Descripció del projecte
Interest in using peptide molecules as therapeutic agents due to high selectivity and efficacy is increasing within the pharmaceutical industry. However, most peptide-derived drugs cannot be administered orally because of low bioavailability and instability in the gastrointestinal tract due to protease activity. Therefore, structural modifications peptides are required to improve their stability. For this purpose, several in-silico software tools have been developed such as PeptideCutter or PoPS, which aim to predict peptide cleavage sites for different proteases to use this knowledge for the modification’s introduction. Moreover, several databases exist where this information is collected and stored from public sources such as MEROPS database. These tools can help design a peptide drug with increased stability against proteolysis, though they are limited to natural amino acids or cannot process cyclic peptides, for example. In drug design to identify the potential cleavage sites is through metabolic stability study of compounds and identification of the degradation products and metabolites are a critical component of the drug development process. Since the task of metabolite characterization of peptides from MS data is very time-consuming, several semi-automated tools were developed for full scan/data-dependent MS/MS peptide data interpretation (SEQUEST, etc.). These MS-based proteomics approaches have difficulties with sequencing cyclic peptides without prior linearization and they are limited to the 20 standard amino acids.
Nowadays metabolic stability study of compounds and identification of the degradation products and metabolites are a critical component of the drug development process.
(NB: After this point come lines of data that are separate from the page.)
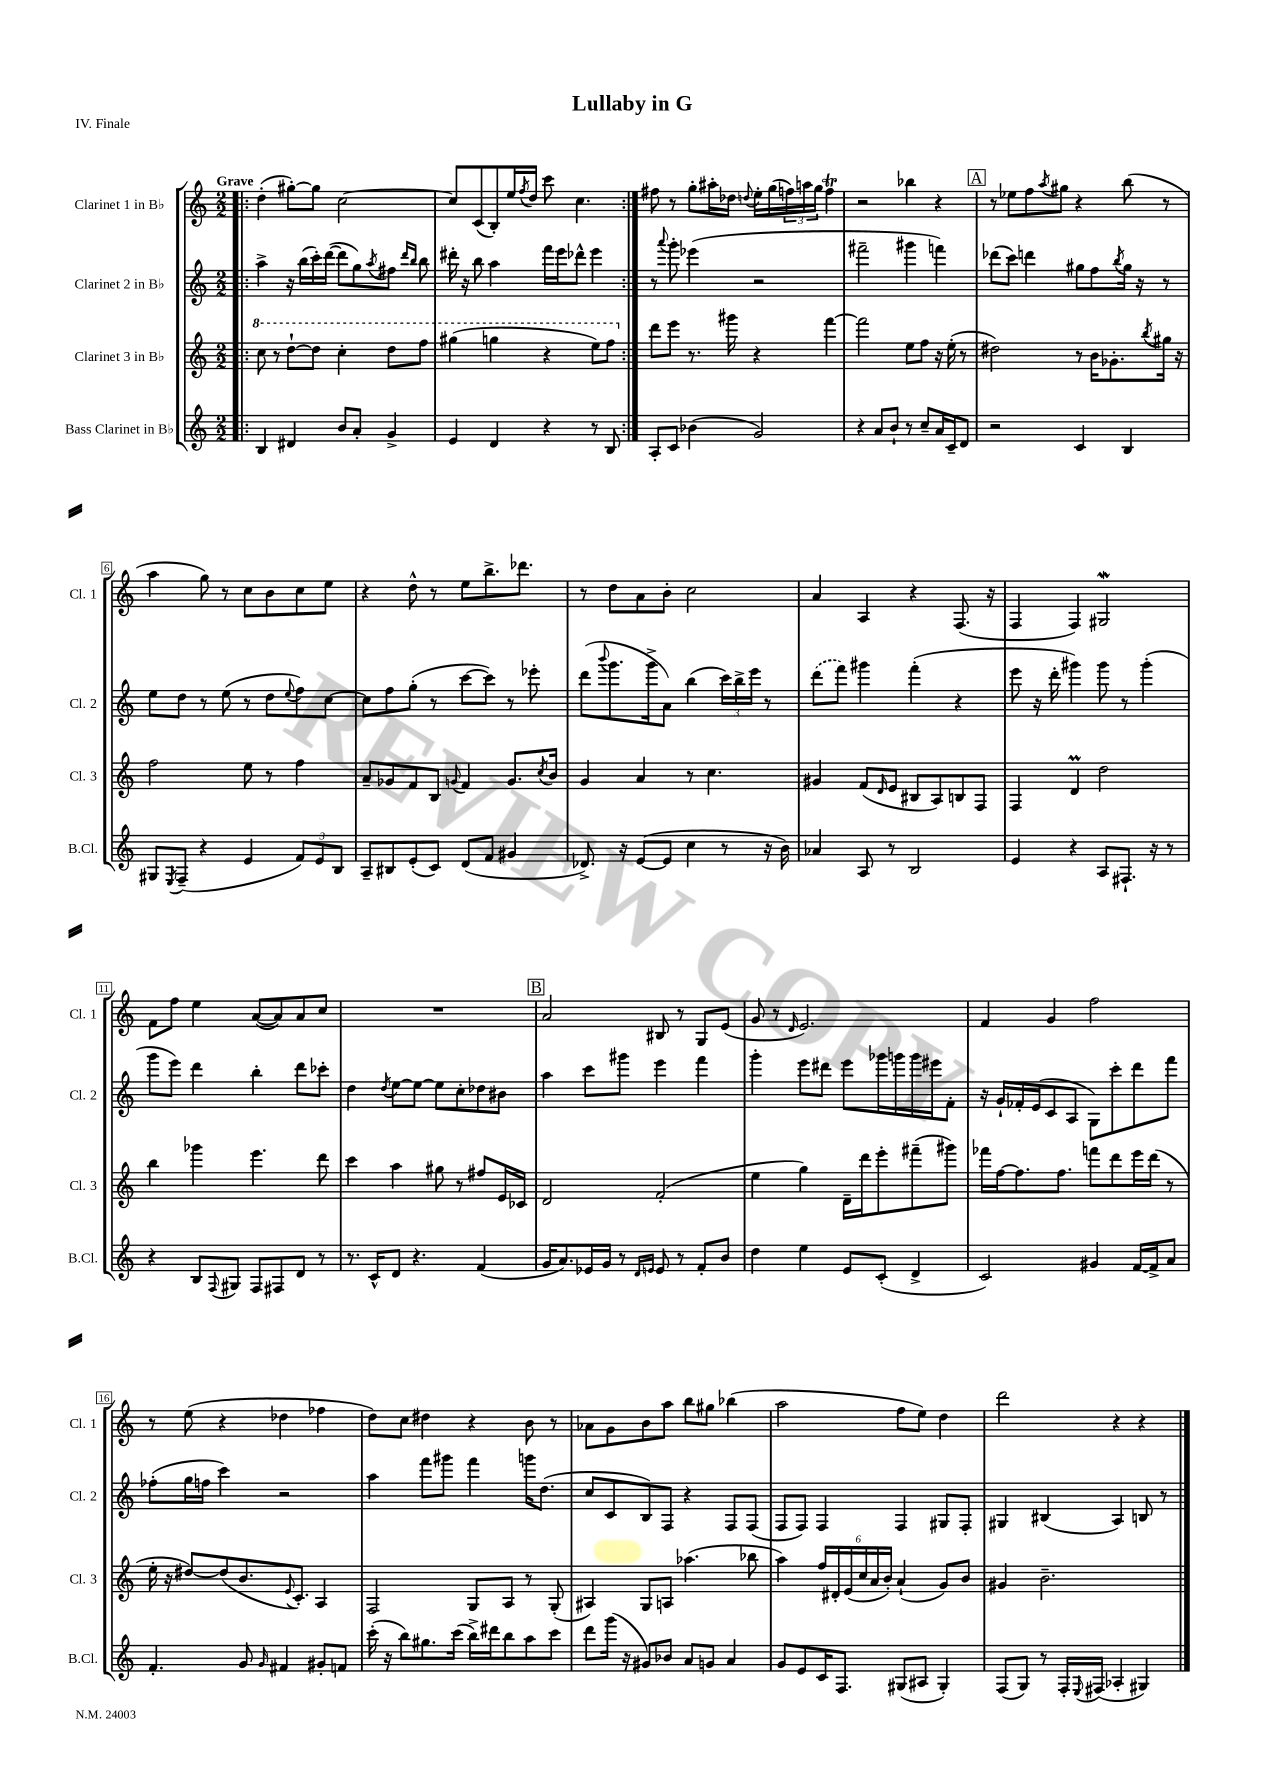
\header { title = "Lullaby in G" piece = "IV. Finale" }
<<
\new StaffGroup <<
\new Staff = "s0" \with { instrumentName = "Clarinet 1 in Bb" shortInstrumentName = "Cl. 1" } {
    \clef treble \key c \major \numericTimeSignature \time 2/2 \tempo "Grave"
    \repeat volta 2 { \bar ".|:" d''4-.( gis''8~-.) gis''8 c''2~ |
    c''8 c'8( b8-.) e''16 \acciaccatura { f''8 } d''16 c'''8 c''4. | }
    fis''8 r8 g''8-. ais''16-. des''16 \appoggiatura { d''8 } e''16-. g''16( \tuplet 3/2 { f''16) a''16 g''16 } f''4\trill |
    r2 bes''4 r4 |
    \mark \markup { \box "A" } r8 ees''8 f''8 \acciaccatura { a''8 } gis''8 r4 b''8( r8 |
    a''4 g''8) r8 c''8 b'8 c''8 e''8 |
    r4 d''8-^ r8 e''8 b''8.-> des'''8. |
    r8 d''8 a'8 b'8-. c''2 |
    a'4 a4 r4 f8.( r16 |
    f4 f4) gis2\mordent |
    f'8 f''8 e''4 a'8~( a'8) a'8 c''8 |
    R1 |
    \mark \markup { \box "B" } a'2 bis8 r8 g8 e'8( |
    g'8 r8 \grace { d'16 } e'2.) |
    f'4 g'4 f''2 |
    r8 e''8( r4 des''4 fes''4 |
    d''8) c''8 dis''4 r4 b'8 r8 |
    aes'8 g'8 b'8 a''8 b''8 gis''8 bes''4( |
    a''2 f''8 e''8) d''4 |
    d'''2 r4 r4 \bar "|." |
}
\new Staff = "s1" \with { instrumentName = "Clarinet 2 in Bb" shortInstrumentName = "Cl. 2" } {
    \clef treble \key c \major \numericTimeSignature \time 2/2
    \repeat volta 2 { \bar ".|:" a''4-> r16 b''16( c'''16-.) d'''16~( d'''8 g''8) \acciaccatura { a''8 } fis''8 \grace { d'''16 b''16 } b''8 |
    dis'''16-. r16 b''8 a''4 f'''16 e'''16 des'''8-^ e'''4 | }
    r8 \appoggiatura { a'''8 } g'''8-. ees'''4( r2 |
    fis'''2-- gis'''4 f'''4) |
    \mark \markup { \box "A" } des'''8( c'''8) d'''4 gis''8 f''8 \acciaccatura { b''8 } gis''16 r16 r8 |
    e''8 d''8 r8 e''8( r8 d''8 \appoggiatura { e''8 } f''8) c''8~ |
    c''8 f''8 g''8-.( r8 c'''8~ c'''8) r8 ees'''8-. |
    d'''8( \appoggiatura { b'''8 } g'''8. g'''16-> a'8) b''4( \tuplet 3/2 { c'''16) b''16-> e'''16 } r8 |
    \once \slurDashed d'''8( f'''8) gis'''4 f'''4-.( r4 |
    e'''8 r16 d'''16-. gis'''4) gis'''8 r8 gis'''4-.( |
    g'''8 e'''8) d'''4 b''4-. d'''8 ces'''8-. |
    d''4 \acciaccatura { d''8 } e''8~ e''8~ e''8 c''8-. des''8 bis'8 |
    \mark \markup { \box "B" } a''4 c'''8 gis'''8 e'''4 f'''4 |
    g'''4-. e'''8 dis'''8 e'''8 ges'''16 g'''16 g'''16 eis'''16 f'8-. |
    r16 g'16-! fes'16-. e'16( c'8 a8 g8) c'''8-. d'''8 f'''8 |
    fes''8-.( g''16 f''16 c'''4) r2 |
    a''4 f'''8 gis'''8 f'''4 g'''16 d''8.( |
    c''8 c'8 b8) f8 r4 f8 f8( |
    f8 f8) f4 f4 gis8 f8-. |
    gis4 bis4( a4) b8 r8 \bar "|." |
}
\new Staff = "s2" \with { instrumentName = "Clarinet 3 in Bb" shortInstrumentName = "Cl. 3" } {
    \clef treble \key c \major \numericTimeSignature \time 2/2
    \repeat volta 2 { \bar ".|:" \ottava #1 c'''8 r8 d'''8~-! d'''8 c'''4-. d'''8 f'''8 |
    gis'''4( g'''4 r4 e'''8) f'''8 \ottava #0 | }
    d'''8 e'''8 r8. gis'''16 r4 f'''4~ |
    f'''2 e''8 f''8 r16 e''16-.( r8 |
    \mark \markup { \box "A" } dis''2) r8 b'16 ges'8.-. \acciaccatura { b''8 } gis''16 r16 |
    f''2 e''8 r8 f''4 |
    a'8-- ges'8 f'8 b8 \appoggiatura { g'8 } f'4 g'8. \acciaccatura { c''8 } b'16 |
    g'4 a'4 r8 c''4. |
    gis'4 f'8( \grace { d'16 } e'8 bis8 a8) b8 f8 |
    f4 d'4\prall d''2 |
    b''4 ges'''4 e'''4. d'''8 |
    c'''4 a''4 gis''8 r8 fis''8 e'16 ces'16 |
    \mark \markup { \box "B" } d'2 f'2-.( |
    e''4 g''4) d'16-- d'''16 e'''8-. fis'''8--( gis'''8) |
    fes'''16 f''16~ f''8. f''8. f'''8 d'''8 e'''16 d'''16( r8 |
    e''16-. r16 dis''8~) dis''8( b'8. \appoggiatura { e'8 } c'8.-.) a4 |
    f2 g8 a8 r8 g8-.( |
    ais4) g8 a8 aes''4.( bes''8 |
    a''4) \tuplet 6/4 { f''16 dis'16-. e'16( c''16 a'16 b'16-.) } a'4-!( g'8) b'8 |
    gis'4 b'2.-- \bar "|." |
}
\new Staff = "s3" \with { instrumentName = "Bass Clarinet in Bb" shortInstrumentName = "B.Cl." } {
    \clef treble \key c \major \numericTimeSignature \time 2/2
    \repeat volta 2 { \bar ".|:" b4 dis'4 b'8 a'8-. g'4-> |
    e'4 d'4 r4 r8 b8 | }
    a8-. c'8 bes'4( g'2) |
    r4 a'8 b'8-! r8 c''8-- a'16 c'16-- d'8 |
    \mark \markup { \box "A" } r2 c'4 b4 |
    gis8 \acciaccatura { e8 } f8--( r4 e'4 \tuplet 3/2 { f'8) e'8 b8 } |
    a8-- bis8 e'8-.( c'8) d'8( f'8 gis'4 |
    des'8.->) r16 e'8~( e'8 c''4 r8 r16 b'16) |
    aes'4 a8 r8 b2 |
    e'4 r4 a8 fis8.-! r16 r8 |
    r4 b8 \appoggiatura { f8 } gis8 f8 fis8 d'8 r8 |
    r8. c'16-^ d'8 r4. f'4( |
    \mark \markup { \box "B" } g'16 a'8.) ees'16 g'16 r8 \grace { d'16 e'16 } e'8 r8 f'8-. b'8 |
    d''4 e''4 e'8 c'8-.( d'4-> |
    c'2) gis'4 f'16~ f'16-> a'8 |
    f'4.-. g'8 \grace { g'16 } fis'4 gis'8-. f'8 |
    c'''16-.( r16 b''8) gis''8. c'''16( b''16->) dis'''16 b''8 a''8 c'''8 |
    d'''8 g'''16( r16 gis'8) bes'8 a'8 g'8 a'4 |
    g'8 e'8 c'16 f8. gis8( ais8 gis4-.) |
    f8( g8) r8 f16-. \appoggiatura { e8 } fis16( aes4-. gis4) \bar "|." |
}
>>
>>
\layout { \context { \Score \override BarNumber.stencil = #(make-stencil-boxer 0.1 0.3 ly:text-interface::print) } }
It is also crucial to maintain this information into a database to have continuous access to this information during the following drug design process to identify potential structure improvement strategies and to guide the first chemical modifications in early drug discovery projects. Many steps of the drug design process recently were automatized, and certain assays were developed to speed the process and perform high-throughput analysis of the potential drug candidates. The time/effort needed effort to analyze the incubation samples depends on the experiment design. Partially, data analysis was automatized in this workflow using software solutions such as MassMetaSite and WebMetabase. This software applications helped to significantly reduce the time spent on the data analysis and results review as it performs following steps automatically:
select the chromatographic peaks that are related to the compound of interest, find the mass spectral information for each extracted peak, assign potential structures by comparing the theoretical fragmentation that can be predicted with the actual mass to charge ratio (m/z) values obtained with the experimental spectra, scoring potential solutions depending on the fragment assigned to the spectra alone or by the comparison with the parent fragmentation analysis. After results are clustered between different experimental conditions and summary is presented to the expert in a single experiment entity, results are stored in the database and finally after the review report can be prepared.
During this project we develop a new search algorithm applied for the mentioned database and analysis of the extracted data. Extracted data is used in newly developed workflow that allows to use extracted information from databases or stored information about identified cleavage sites to train machine learning cleavage site prediction models. During this workflow development we are going to apply different approaches to describe the cleavage site such as by sequence one letter code, by describing a whole sequence of a peptide as a graph and adding 3D structure description of the cleavage site. We are going to train several cleavage site prediction models with the data extracted from MEROPS database and evaluate its predictive performance using collect experimental data for a set (linear/cyclic, natural/unnatural amino acids) of peptide drugs and substrate peptides incubated with different proteolytic media. Moreover, we are going to develop a new algorithm to identify the most frequent observed cleavage sites to describe the whole dataset. The main advantages of the developed approach are the ability to perform predictions of the cleavage site on the cyclic peptides and those containing unnatural amino acids, store processed information in a database and update predictive models with the new data introduced into the database.